CLI Installation
Planton CLI
The Planton CLI provides terminal access to all platform capabilities. Deploy infrastructure, manage resources, and automate workflows from the command line.
Why use the CLI?
- Scriptable deployments - Integrate Planton into CI/CD pipelines and automation scripts
- Faster workflows - Power users can move faster with keyboard-driven commands
- Local validation - Validate configurations before deploying to catch errors early
- Offline editing - Work with YAML manifests locally, deploy when ready
Quick install
Choose your platform:
| Platform | Command |
|---|---|
| macOS | brew install plantonhq/tap/planton |
| Windows | See Windows installation |
| Linux | See Linux installation |
Install on macOS
Homebrew (recommended)
The recommended way to install on macOS is via Homebrew:
brew install plantonhq/tap/planton
Homebrew automatically:
- Downloads the correct binary for your Mac (Intel or Apple Silicon)
- Places it in your PATH
- Removes the macOS quarantine attribute (no Gatekeeper warnings)
To verify the installation:
planton version
Direct download
If you prefer not to use Homebrew, download the binary directly:
Apple Silicon (M1/M2/M3):
curl -Lo planton https://downloads.planton.ai/cli/v0.0.3/planton-v0.0.3-darwin-arm64
chmod +x planton
sudo mv planton /usr/local/bin/
Intel Mac:
curl -Lo planton https://downloads.planton.ai/cli/v0.0.3/planton-v0.0.3-darwin-amd64
chmod +x planton
sudo mv planton /usr/local/bin/
Remove Gatekeeper quarantine:
macOS flags downloaded binaries as untrusted. Remove the quarantine attribute:
xattr -dr com.apple.quarantine /usr/local/bin/planton
Tip: Not sure which Mac you have? Run
uname -m. If it showsarm64, you have Apple Silicon. If it showsx86_64, you have Intel.
Install on Windows
Windows Subsystem for Linux (WSL)
If you use WSL, install the Linux binary using curl:
x86_64 (most systems):
curl -Lo planton https://downloads.planton.ai/cli/v0.0.3/planton-v0.0.3-linux-amd64
chmod +x planton
sudo mv planton /usr/local/bin/
ARM64:
curl -Lo planton https://downloads.planton.ai/cli/v0.0.3/planton-v0.0.3-linux-arm64
chmod +x planton
sudo mv planton /usr/local/bin/
PowerShell (native Windows)
For native Windows without WSL, open PowerShell as Administrator and run:
Windows x64 (most systems):
# Download the CLI
Invoke-WebRequest -Uri "https://downloads.planton.ai/cli/v0.0.3/planton-v0.0.3-windows-amd64.exe" -OutFile "planton.exe"

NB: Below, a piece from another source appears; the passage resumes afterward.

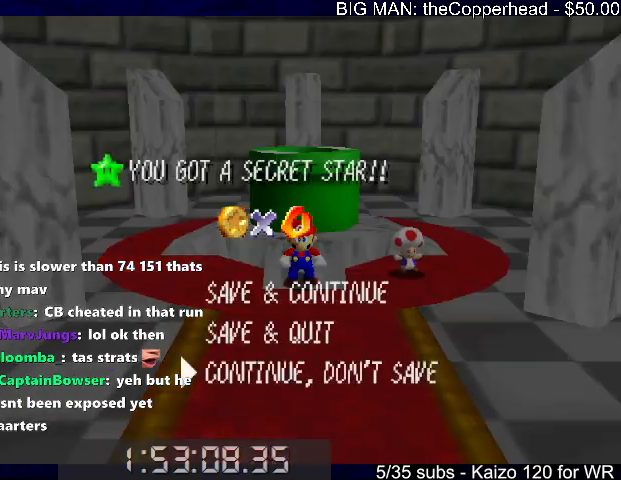
{"keys": ["c", "up"], "events": [[66, "up", "down"], [66, "x", "up"], [200, "x", "down"], [400, "c", "down"], [433, "x", "up"]]}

# Move to a directory in your PATH (create if needed)
New-Item -ItemType Directory -Force -Path "$env:USERPROFILE\bin"
Move-Item -Path "planton.exe" -Destination "$env:USERPROFILE\bin\planton.exe"
# Add to PATH (run once)
$userPath = [Environment]::GetEnvironmentVariable("Path", "User")
if ($userPath -notlike "*$env:USERPROFILE\bin*") {
[Environment]::SetEnvironmentVariable("Path", "$userPath;$env:USERPROFILE\bin", "User")
}
Windows ARM64:
# Download the CLI
Invoke-WebRequest -Uri "https://downloads.planton.ai/cli/v0.0.3/planton-v0.0.3-windows-arm64.exe" -OutFile "planton.exe"
# Move to a directory in your PATH (create if needed)
New-Item -ItemType Directory -Force -Path "$env:USERPROFILE\bin"
Move-Item -Path "planton.exe" -Destination "$env:USERPROFILE\bin\planton.exe"
# Add to PATH (run once)
$userPath = [Environment]::GetEnvironmentVariable("Path", "User")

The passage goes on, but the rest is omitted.